From the entries that follow, copy every line with the word "left".

Material for this task.
»»
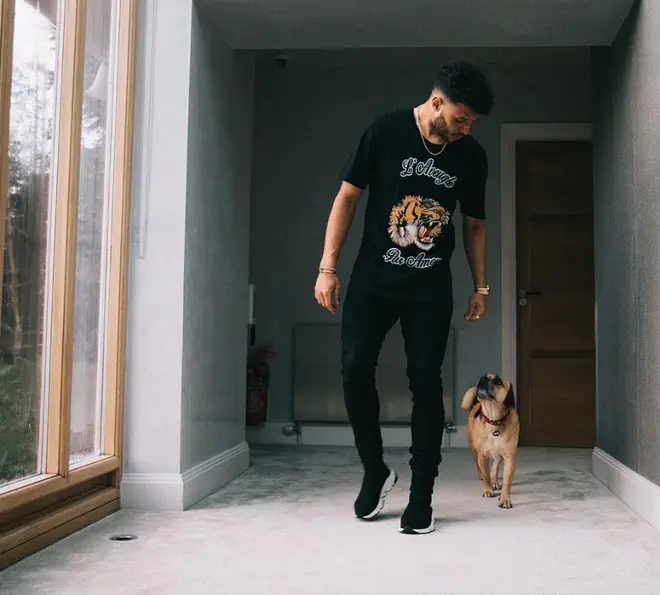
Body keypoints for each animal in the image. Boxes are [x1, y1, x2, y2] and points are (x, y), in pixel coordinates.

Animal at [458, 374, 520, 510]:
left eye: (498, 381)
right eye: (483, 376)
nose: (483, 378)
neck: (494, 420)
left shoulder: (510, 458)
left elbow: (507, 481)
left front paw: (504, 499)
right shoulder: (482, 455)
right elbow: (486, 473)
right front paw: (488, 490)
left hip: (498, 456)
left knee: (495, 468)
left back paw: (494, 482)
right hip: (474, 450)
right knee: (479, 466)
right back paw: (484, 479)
««
»»
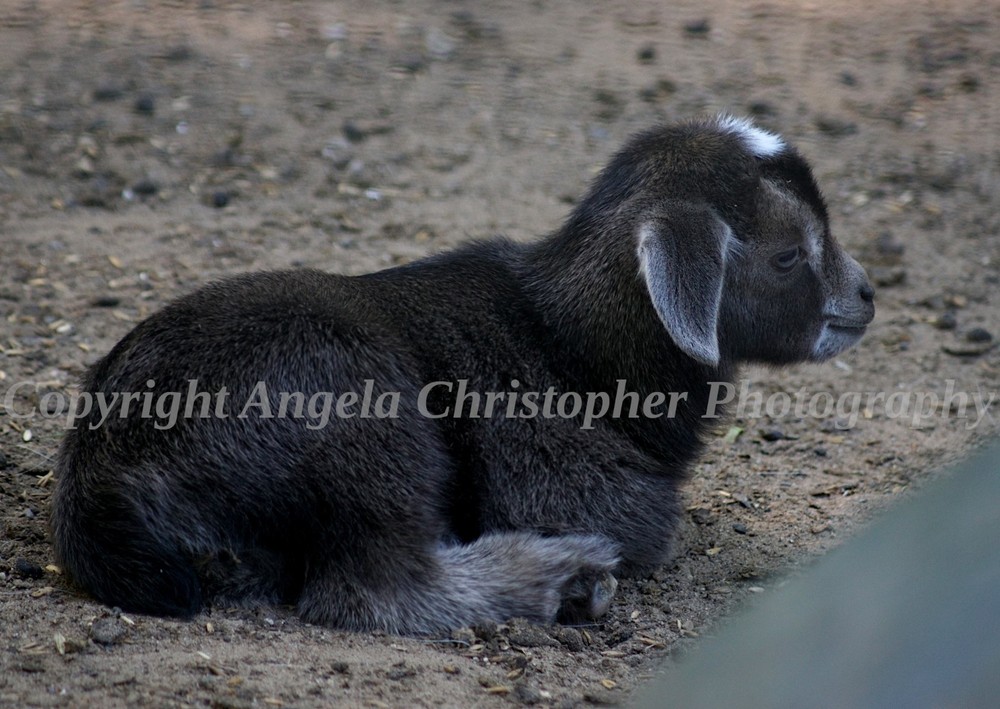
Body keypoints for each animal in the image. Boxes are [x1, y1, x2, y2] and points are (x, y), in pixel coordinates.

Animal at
««
Solved problem.
left eye: (498, 381)
left shoulder: (510, 458)
left elbow: (507, 481)
left front paw: (504, 499)
left hip: (498, 456)
left knee: (495, 468)
left back paw: (494, 482)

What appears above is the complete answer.